Other flaws include, multiple testing – a lot of parameters were compared, each looking for a statistically significant result, which on such a fractured sample would only inflate the likelihood of finding a result when there isn’t one.
The authors note that the measure of e-cigarette “use” is relatively simple by defining “use” as used “once or twice” and they also state:
As in most longitudinal studies, there was attrition from the baseline sample
A substantial portion of the T1 participants were not present or included in the T2 interval (~44% missing) but
we demonstrated that findings were similar for complete-case and full-information analyses that included variables related to attrition.
By computational models to predict the likely answers from the missing T2 data and including an additional 434 sets of answers from T2 only. In effect, this study isn’t essentially a longitudinal study it’s more along the lines of a snapshot (cross-sectional) study with only 1302 participants common to both data sets.
The authors also note that there were errors in the data itself, specifically in classification of “smoking reports”, and as noted:
the rate of cigarette smoking was relatively low in this population, and the majority of T1 e-cigarette ever-users did not transition to cigarette smoking over a 1-year period.
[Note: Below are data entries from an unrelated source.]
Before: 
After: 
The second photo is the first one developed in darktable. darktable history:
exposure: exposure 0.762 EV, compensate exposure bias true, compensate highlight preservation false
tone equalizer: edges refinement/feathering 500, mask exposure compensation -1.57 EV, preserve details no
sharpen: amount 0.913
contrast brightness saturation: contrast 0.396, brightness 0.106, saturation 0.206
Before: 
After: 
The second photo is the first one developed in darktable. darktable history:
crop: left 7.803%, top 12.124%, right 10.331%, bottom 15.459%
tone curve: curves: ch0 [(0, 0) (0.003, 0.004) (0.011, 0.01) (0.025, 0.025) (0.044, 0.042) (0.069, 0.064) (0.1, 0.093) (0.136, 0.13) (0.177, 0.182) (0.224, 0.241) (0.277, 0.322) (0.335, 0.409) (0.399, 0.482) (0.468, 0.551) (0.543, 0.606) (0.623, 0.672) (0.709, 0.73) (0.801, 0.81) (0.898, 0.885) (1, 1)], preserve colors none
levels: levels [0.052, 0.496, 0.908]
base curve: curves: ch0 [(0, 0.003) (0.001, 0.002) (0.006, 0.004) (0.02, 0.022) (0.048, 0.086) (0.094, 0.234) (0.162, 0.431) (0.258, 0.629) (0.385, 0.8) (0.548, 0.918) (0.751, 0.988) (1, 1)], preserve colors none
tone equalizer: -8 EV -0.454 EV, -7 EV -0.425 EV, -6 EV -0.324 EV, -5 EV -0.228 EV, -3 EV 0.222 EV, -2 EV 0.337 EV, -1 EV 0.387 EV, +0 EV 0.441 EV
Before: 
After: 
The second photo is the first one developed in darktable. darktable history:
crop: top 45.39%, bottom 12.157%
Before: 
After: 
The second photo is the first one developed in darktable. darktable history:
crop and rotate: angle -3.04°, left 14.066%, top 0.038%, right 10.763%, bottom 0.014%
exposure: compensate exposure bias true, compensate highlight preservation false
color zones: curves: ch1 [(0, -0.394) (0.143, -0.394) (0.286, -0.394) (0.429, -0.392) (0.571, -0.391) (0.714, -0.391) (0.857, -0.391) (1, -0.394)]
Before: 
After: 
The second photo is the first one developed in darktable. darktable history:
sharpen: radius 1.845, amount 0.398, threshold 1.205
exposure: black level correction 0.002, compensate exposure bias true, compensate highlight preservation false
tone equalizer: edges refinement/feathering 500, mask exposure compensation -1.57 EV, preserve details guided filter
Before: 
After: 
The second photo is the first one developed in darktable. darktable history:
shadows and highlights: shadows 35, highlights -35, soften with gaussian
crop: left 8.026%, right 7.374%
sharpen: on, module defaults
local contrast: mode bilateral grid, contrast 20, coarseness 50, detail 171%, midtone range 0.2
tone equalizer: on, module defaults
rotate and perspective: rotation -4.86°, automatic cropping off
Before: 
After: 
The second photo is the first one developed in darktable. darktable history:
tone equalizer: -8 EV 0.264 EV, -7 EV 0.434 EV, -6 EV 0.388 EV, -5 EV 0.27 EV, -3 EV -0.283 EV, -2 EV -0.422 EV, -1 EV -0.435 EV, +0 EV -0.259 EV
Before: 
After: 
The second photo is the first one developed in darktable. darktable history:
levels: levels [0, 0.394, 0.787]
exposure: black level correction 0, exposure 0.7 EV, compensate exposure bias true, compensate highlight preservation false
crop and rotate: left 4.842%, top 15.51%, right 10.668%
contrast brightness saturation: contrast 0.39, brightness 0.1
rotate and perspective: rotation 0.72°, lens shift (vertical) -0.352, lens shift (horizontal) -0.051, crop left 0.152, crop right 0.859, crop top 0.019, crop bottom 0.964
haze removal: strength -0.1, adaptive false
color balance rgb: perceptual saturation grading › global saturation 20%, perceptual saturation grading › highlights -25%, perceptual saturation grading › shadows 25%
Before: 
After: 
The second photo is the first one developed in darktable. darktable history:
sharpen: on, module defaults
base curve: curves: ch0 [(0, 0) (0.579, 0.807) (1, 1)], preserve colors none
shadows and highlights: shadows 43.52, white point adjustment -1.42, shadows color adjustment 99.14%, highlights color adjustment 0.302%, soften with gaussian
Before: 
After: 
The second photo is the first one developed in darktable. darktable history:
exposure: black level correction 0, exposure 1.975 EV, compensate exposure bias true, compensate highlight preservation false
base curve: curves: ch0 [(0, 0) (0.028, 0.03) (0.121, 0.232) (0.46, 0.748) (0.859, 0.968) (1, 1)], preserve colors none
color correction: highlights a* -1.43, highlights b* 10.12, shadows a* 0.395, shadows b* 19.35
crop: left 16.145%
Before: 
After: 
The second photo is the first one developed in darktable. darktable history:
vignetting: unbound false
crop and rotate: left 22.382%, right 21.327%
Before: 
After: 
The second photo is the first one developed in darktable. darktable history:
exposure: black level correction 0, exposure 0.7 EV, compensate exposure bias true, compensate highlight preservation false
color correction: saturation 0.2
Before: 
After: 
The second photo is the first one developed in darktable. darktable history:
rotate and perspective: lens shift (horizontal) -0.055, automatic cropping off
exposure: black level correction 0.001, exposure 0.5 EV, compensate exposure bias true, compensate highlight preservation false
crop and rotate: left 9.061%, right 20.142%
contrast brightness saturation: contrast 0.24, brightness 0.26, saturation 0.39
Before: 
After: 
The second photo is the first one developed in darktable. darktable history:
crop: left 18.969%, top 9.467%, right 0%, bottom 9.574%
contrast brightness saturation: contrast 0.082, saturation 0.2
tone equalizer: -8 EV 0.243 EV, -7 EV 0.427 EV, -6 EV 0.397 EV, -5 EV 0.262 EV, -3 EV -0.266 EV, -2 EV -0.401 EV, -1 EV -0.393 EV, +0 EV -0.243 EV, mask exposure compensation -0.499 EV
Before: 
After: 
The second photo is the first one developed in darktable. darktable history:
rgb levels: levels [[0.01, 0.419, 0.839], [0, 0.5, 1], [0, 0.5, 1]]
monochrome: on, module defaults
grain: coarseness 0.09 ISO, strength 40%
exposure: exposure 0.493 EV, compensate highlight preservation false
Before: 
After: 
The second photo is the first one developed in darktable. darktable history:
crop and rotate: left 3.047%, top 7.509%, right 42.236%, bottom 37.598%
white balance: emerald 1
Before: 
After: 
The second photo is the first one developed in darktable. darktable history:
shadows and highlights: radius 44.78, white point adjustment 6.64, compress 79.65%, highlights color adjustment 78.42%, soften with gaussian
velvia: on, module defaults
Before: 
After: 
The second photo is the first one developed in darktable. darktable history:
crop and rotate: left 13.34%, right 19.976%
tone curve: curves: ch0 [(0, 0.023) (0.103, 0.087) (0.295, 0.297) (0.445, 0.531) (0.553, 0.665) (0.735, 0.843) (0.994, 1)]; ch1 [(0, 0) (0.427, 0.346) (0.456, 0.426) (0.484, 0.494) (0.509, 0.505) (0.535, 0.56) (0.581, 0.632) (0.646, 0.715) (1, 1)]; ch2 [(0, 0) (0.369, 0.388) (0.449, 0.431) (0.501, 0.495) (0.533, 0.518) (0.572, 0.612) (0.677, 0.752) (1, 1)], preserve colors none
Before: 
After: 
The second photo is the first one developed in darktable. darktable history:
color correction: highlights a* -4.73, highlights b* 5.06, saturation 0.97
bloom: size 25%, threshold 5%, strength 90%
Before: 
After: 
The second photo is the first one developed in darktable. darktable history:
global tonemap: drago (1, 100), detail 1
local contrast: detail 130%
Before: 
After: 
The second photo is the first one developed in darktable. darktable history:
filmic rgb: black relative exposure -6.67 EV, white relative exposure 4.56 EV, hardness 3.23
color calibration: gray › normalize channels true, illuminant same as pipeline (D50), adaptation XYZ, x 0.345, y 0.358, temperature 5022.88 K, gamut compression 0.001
So, the sample had a “relatively low” smoking prevalence and that the majority of e-cigarette users present at T1 did not transition to tobacco, yet by adding other parameters such as age, ethnic origin and rebelliousness the authors could “predict” that e-cigarette users would indeed transition.
It is worth noting that Hawaii also has a higher than average e-cigarette prevalence rate among youth (~31%) which is probably why the sample for this study was taken from there.
What the paper adds is insignificant as it cannot truly be classed as longitudinal in nature, had they reported only on the 1302 participants that remained, the figures would have been substantially different – around 8% for e-cigarettes and 4% for tobacco at both time points.